> **TEXTAUSZUG**
----

Mit dem Sieg gegen Bayern gelang Rüdiger Ziehl der bisher größte Erfolg seiner Trainer-Karriere. Im FORUM-Interview gibt er Einblicke über die Partie gegen den Rekordmeister und blickt auf den bisherigen Saisonverlauf zurück.
Herr Ziehl, als nach dem Schlusspfiff gegen die Bayern die absolute Ekstase ausbrach, wirkten Sie ruhig und in sich gekehrt. War Ihnen in diesem Moment bereits bewusst, dass etwas ganz Besonderes geschehen ist?

----

> **GEGEBENES MATERIAL**
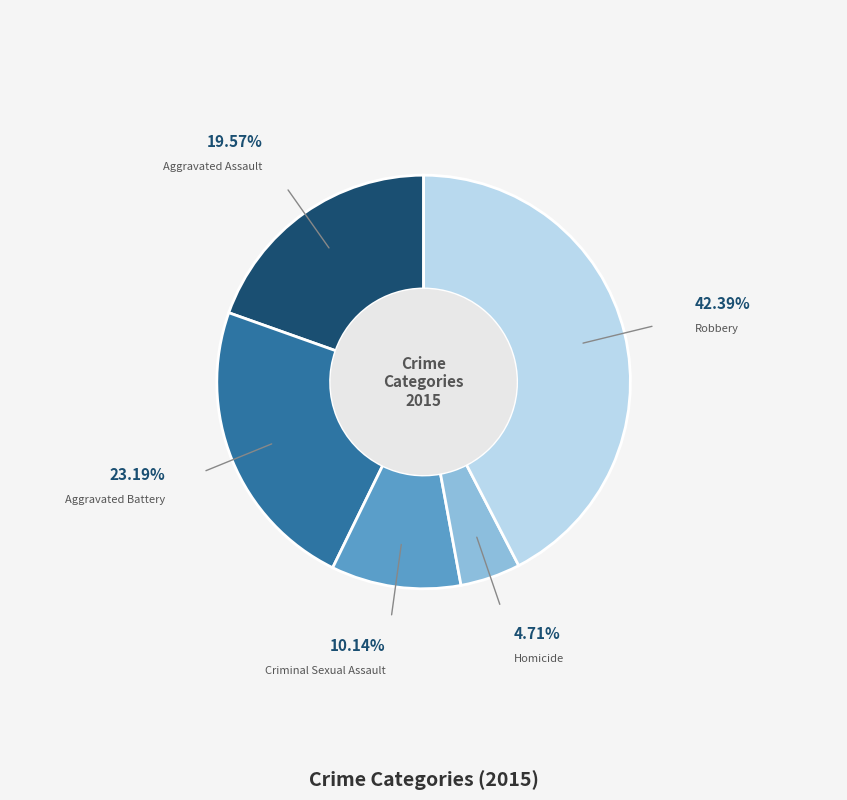

To the nearest percent, what percentage of the pie is Aggravated Battery?

23%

----

> **AUFGABE**
Zitiere aus dem Interview mit Rüdiger Ziehl wortgetreu die Stelle von „Herr Ziehl, als“ bis „Besonderes geschehen ist?“. Die Zeilen werden für die Bearbeitung nicht gebraucht.

> **LÖSUNG**
Herr Ziehl, als nach dem Schlusspfiff gegen die Bayern die absolute Ekstase ausbrach, wirkten Sie ruhig und in sich gekehrt. War Ihnen in diesem Moment bereits bewusst, dass etwas ganz Besonderes geschehen ist?